Pour water on a lotus leaf and the droplets bead up so strongly that
they almost form little spheres. Tilt the leaf ever so slightly, and
the droplets race off, carrying dirt and dust with them. The leaves
and flower petals are left completely clean and dry, as if they had
never been touched.
The key to this remarkable property lies in the microscopic contours
of the leaf's surface. Zoom in on a lotus leaf and you'll see an
undulating landscape of peaks and valleys, each roughly a thousandth
of a millimeter across. Looking even closer reveals smaller
protrusions, like fields of boulders covering the hills. These
"boulders" are only about a millionth of a millimeter across — the
width of about 10 atoms.
This rough surface means that a water droplet only touches about
three percent of the leaf surface beneath it. "There's an airpocket
in the valley, so the water droplet doesn't sink into the valley,"

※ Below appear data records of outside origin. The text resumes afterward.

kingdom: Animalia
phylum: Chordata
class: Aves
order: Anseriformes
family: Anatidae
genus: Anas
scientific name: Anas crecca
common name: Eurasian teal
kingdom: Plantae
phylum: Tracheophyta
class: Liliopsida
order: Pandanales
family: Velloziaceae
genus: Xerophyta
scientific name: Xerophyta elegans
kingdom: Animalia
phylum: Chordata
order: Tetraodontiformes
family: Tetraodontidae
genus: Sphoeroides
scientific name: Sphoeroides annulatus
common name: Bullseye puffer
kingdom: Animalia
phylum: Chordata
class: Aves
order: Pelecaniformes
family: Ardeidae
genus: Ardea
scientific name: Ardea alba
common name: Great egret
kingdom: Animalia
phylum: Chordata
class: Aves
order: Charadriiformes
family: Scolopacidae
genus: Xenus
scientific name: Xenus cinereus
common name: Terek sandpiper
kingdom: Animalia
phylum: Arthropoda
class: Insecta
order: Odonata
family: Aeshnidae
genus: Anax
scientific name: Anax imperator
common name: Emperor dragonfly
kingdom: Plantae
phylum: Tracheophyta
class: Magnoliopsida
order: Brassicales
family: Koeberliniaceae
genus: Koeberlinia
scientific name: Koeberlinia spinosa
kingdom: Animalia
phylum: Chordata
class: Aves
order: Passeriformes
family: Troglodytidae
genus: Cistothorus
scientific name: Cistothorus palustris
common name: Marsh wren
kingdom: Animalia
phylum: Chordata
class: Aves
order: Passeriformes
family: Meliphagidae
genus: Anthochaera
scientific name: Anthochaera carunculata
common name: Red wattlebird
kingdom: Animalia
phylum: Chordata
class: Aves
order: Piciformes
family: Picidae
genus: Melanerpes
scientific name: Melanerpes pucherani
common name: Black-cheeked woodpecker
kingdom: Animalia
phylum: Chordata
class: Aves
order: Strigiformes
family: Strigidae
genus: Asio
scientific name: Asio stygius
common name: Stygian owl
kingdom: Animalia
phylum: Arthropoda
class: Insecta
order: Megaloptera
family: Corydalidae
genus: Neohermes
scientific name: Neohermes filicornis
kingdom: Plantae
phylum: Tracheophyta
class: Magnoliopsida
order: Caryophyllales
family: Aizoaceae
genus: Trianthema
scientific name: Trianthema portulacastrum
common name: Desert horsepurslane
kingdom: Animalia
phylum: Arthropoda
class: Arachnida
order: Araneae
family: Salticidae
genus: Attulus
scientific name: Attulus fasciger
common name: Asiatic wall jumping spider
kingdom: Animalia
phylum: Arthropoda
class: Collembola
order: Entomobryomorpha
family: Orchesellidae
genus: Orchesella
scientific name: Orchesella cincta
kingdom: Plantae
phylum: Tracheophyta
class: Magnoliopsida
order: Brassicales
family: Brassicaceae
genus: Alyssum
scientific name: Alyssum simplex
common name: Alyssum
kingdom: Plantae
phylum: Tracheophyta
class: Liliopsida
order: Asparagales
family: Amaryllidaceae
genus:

said C.P. Wong, Regents Professor of materials science at Georgia
Tech and lead scientist for the group. Give that last three percent
a waxy coating, and the water droplet is left with nowhere to grab hold.
Wong's group created a similar surface by spraying layers of
silicone, fluorocarbons, titanium dioxide, and silicon dioxide onto a
substrate. The resulting material beaded water like a lotus leaf and
remained intact after durability testing.
The first application of this new material could help keep cities'
power grids up and running. The ceramic insulators that hold high-
voltage power lines tend to accumulate dirt and dust. Eventually,
this buildup can cause a short circuit that damages the grid.
Cleaning these insulators by hand is both dangerous and expensive, so
the National Electric Energy Testing Research and Applications
Center, which funded Wong's research, is interested in self-cleaning
Coating those insulators with this new material could allow the
occasional rain to rinse away dust and dirt, Wong says.
However, Kenneth Lau, an assistant professor of chemical engineering
at Drexel University, says that more tests are needed to demonstrate
that this new material will be durable enough. "It remains to be
seen if Dr. Wong's research will yield any improvements in
[durability]," Lau said via email.
If those tests go well, lessons learned from the lotus plant may soon
help keep entire cities of people illuminated.